TASK DESCRIPTION
Nothing but the lines from the one showing "it is a great" through the final line of the data below belongs in the answer, duplicated exactly and without pictures.

STUDY MATERIAL
------------------------------------------------------------------------

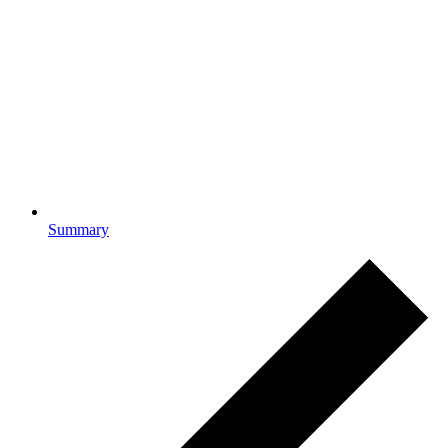
Summary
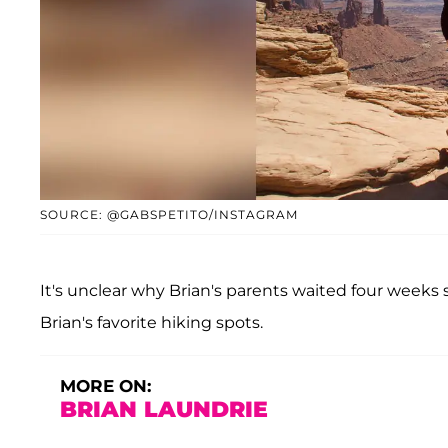
SOURCE: @GABSPETITO/INSTAGRAM
It's unclear why Brian's parents waited four weeks
Brian's favorite hiking spots.
MORE ON:
BRIAN LAUNDRIE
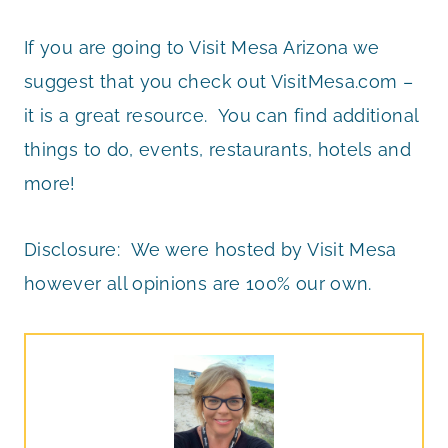
If you are going to Visit Mesa Arizona we
suggest that you check out VisitMesa.com –
it is a great resource. You can find additional
things to do, events, restaurants, hotels and
more!
Disclosure: We were hosted by Visit Mesa
however all opinions are 100% our own.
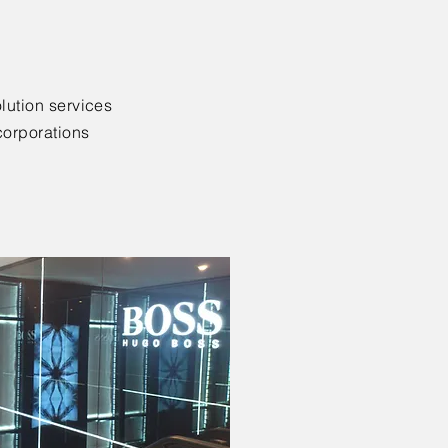
lution services
corporations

------------------------------------------------------------------------

SOLUTION TO THIS PROBLEM
it is a great resource. You can find additional
things to do, events, restaurants, hotels and
more!
Disclosure: We were hosted by Visit Mesa
however all opinions are 100% our own.
lution services
corporations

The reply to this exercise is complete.